> INPUT RECORDS
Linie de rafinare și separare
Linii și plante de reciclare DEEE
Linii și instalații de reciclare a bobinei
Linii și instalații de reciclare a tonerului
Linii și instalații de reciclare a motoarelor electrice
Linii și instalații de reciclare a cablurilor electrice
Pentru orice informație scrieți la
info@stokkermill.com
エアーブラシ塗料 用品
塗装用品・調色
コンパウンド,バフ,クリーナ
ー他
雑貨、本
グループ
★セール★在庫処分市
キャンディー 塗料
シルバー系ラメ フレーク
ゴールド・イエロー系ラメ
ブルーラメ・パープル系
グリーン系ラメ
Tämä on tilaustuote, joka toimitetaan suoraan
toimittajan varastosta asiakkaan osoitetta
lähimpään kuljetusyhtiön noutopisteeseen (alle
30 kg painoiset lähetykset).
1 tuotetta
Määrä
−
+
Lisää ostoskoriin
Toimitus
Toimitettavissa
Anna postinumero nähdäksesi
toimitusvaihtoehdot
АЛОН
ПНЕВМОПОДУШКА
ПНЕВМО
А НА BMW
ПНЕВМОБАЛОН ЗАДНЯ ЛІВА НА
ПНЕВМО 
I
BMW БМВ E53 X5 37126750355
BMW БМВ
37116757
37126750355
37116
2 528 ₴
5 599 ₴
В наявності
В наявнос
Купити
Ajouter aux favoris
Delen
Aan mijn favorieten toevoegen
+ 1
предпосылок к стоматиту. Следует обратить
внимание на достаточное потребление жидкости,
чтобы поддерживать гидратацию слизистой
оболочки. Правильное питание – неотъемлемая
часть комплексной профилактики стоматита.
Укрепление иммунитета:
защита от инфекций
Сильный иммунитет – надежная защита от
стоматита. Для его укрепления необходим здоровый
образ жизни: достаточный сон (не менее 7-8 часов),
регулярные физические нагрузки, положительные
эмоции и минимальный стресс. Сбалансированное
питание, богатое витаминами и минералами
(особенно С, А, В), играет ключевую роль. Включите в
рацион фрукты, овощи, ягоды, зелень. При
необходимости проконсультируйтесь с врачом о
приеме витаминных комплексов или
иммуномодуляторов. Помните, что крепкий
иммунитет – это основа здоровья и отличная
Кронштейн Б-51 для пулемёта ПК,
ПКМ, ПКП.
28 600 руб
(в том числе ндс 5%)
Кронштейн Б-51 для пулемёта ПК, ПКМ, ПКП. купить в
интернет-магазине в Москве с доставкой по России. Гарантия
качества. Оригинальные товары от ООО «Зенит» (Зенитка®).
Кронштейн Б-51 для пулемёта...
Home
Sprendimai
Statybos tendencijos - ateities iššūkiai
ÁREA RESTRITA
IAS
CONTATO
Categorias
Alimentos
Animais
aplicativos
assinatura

> TASK INSTRUCTIONS
Answer with one number only: how many lines in the listing include "electrice".

> SOLUTION BELOW
2